Despite Kristian Welch getting listed as a captain earlier in the week, he didn’t step on the Kinnick field against the Boilermakers.

Instead, freshman linebacker Dillon Doyle took his place.

Doyle was joined by a plethora of young players on the defensive side of the ball, including true freshmen Jack Campbell and Dane Belton, redshirt freshman John Waggoner, and sophomore Riley Moss.

All four played key roles as Iowa did enough to capture a 26-20 win over Purdue.

“I think all of us young guys are pretty good about being ready,” Waggoner said. “Next snap, next guy in, whatever.”

Their preparedness showed.

RELATED: Smith, Welch left off Iowa football’s depth chart

Waggoner recorded the first sack of his young career for Iowa’s only sack of the game, Moss picked off a Jack Plummer pass in the third quarter to set up the Hawkeyes’ first touchdown, and Campbell and Doyle combined for five tackles.

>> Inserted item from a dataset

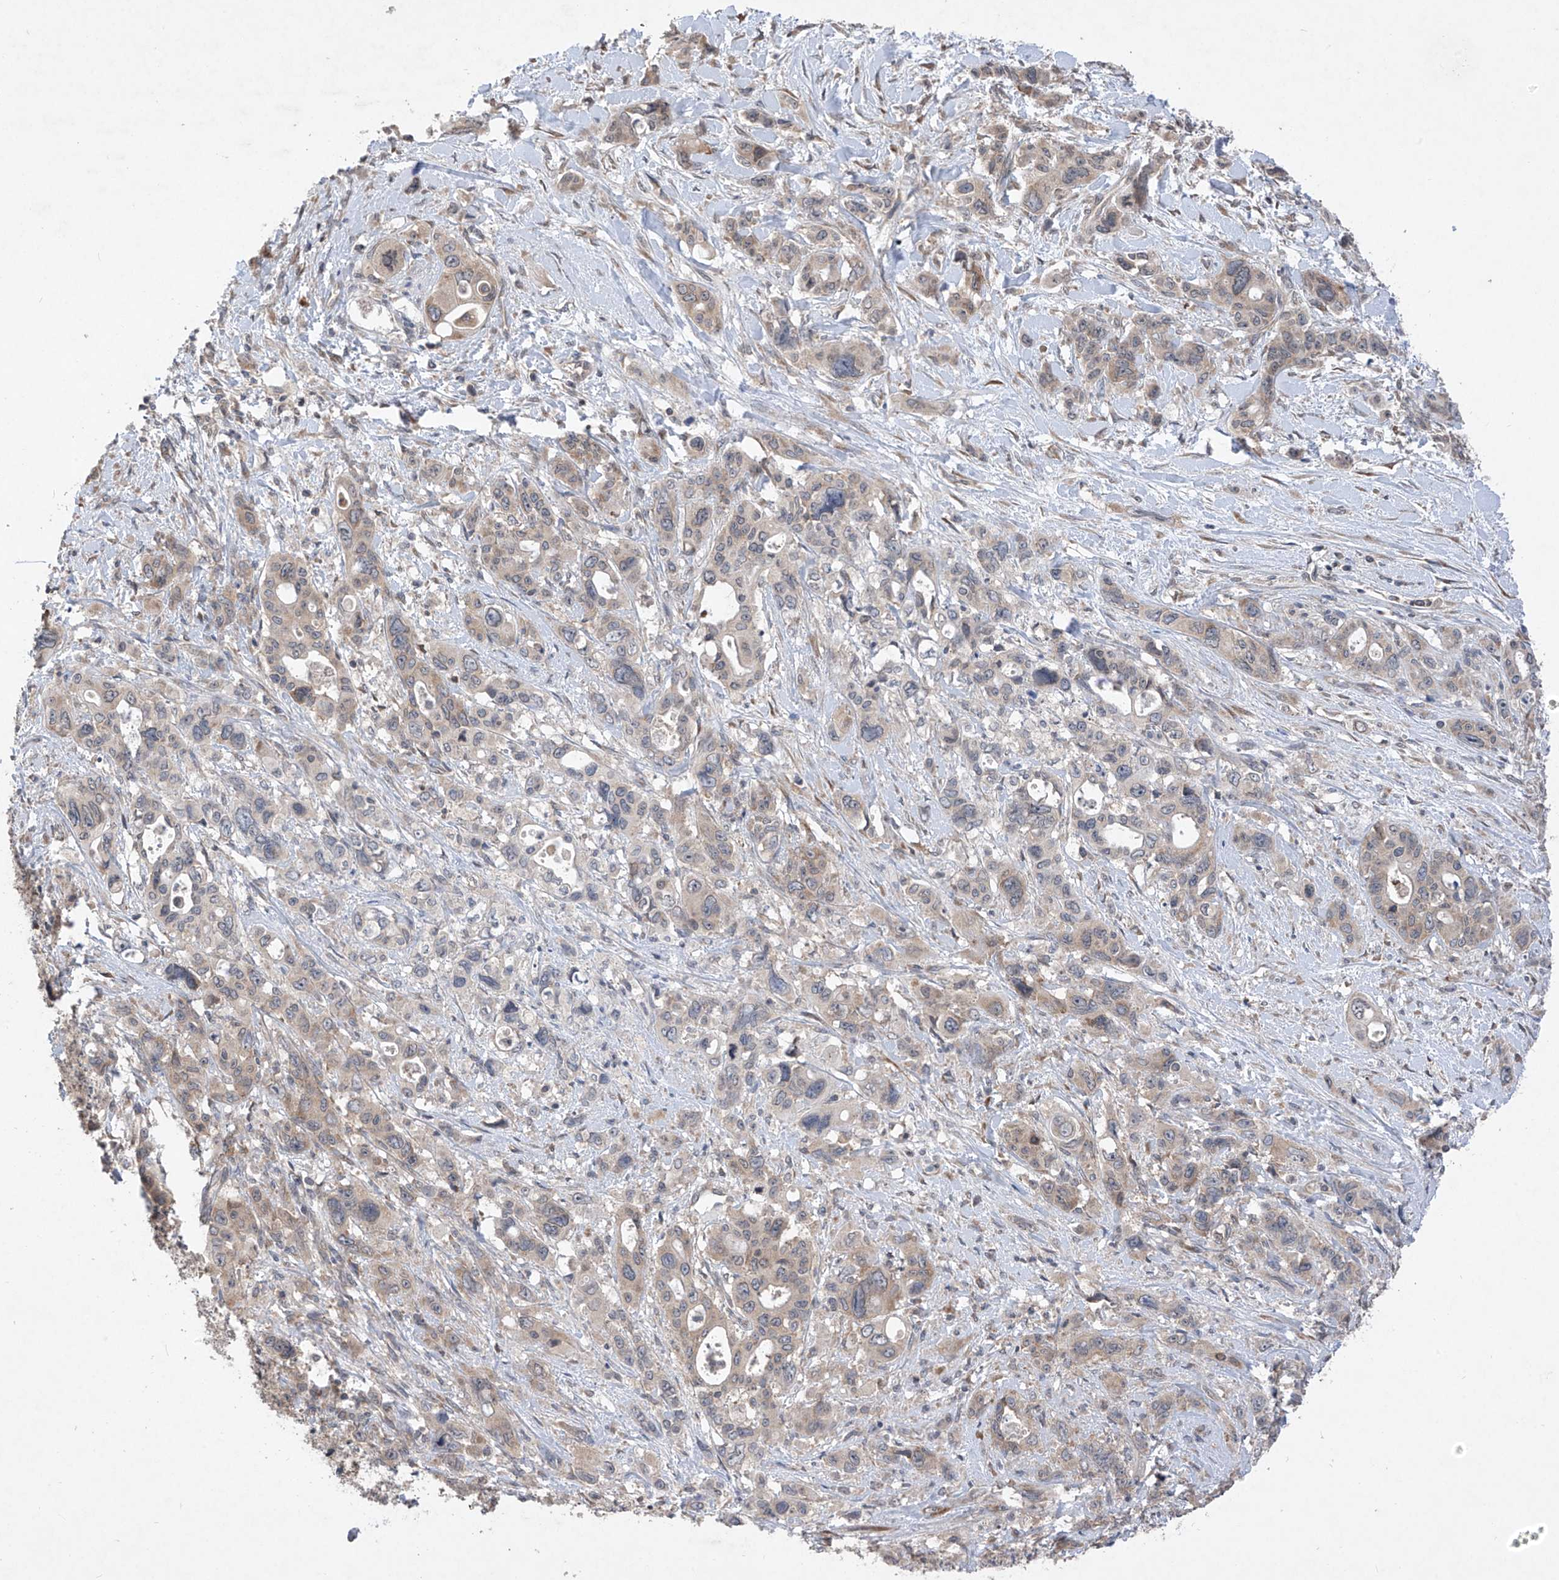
{"staining": {"intensity": "weak", "quantity": "<25%", "location": "cytoplasmic/membranous"}, "tissue": "pancreatic cancer", "cell_type": "Tumor cells", "image_type": "cancer", "snomed": [{"axis": "morphology", "description": "Adenocarcinoma, NOS"}, {"axis": "topography", "description": "Pancreas"}], "caption": "Tumor cells are negative for protein expression in human adenocarcinoma (pancreatic). Nuclei are stained in blue.", "gene": "RPL34", "patient": {"sex": "male", "age": 46}}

It was Moss’ interception, though, that gave Iowa the biggest boost.

The Hawkeye secondary entered the game with a goal of creating more turnovers against a Boilermaker offense that spreads the ball around through the air.

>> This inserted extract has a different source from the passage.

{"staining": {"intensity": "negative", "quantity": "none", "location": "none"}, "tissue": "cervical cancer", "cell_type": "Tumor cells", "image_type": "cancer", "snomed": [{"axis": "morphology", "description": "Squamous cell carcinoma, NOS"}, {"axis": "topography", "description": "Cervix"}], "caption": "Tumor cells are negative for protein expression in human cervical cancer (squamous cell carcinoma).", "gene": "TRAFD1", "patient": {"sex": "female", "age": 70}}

That’s exactly what Moss did, as Plummer targeted the young cornerback guarding David Bell, Purdue’s best healthy option in the passing game.

Unlike the other young players who saw playing time against the Boilermakers, Moss can compare his performance to last season.

It worked out for him and the rest of the defense.

“I can see that I’ve made progress from last year,” Moss said. “That’s what I want to do each and every week, and as a team, that’s what we want to do each and every week.”

Like Moss, Waggoner has been in the program for a year, although he didn’t see as much playing time.

The experience he garnered in his first year in the program paid dividends when he took Plummer down deep in Boilermaker territory on second down in the second quarter. The play led to a three-and-out and led to a Keith Duncan field goal on the other side.

“You’re still young, but once you’re in there, there’s no drop-off of the standard that was set,” Waggoner said. “We still got to play the same way we always do.”

Doyle redshirted in his first season on campus, just as Waggoner did, but he’s been around the program a lot longer. His father — renowned strength and conditioning coach Chris Doyle — has been a key piece of the Hawkeye program and culture for 21 years,

After a stellar prep career at Iowa City West, Doyle finally made his first start against career, and it helped the Hawkeyes end a two-game losing streak in front of his dad.

“This is something we’ve been thinking about for a long time — me stepping on the field at Kinnick and starting a game,” Doyle said. “I have played on special teams this year, and this is just another step in the process, I think.”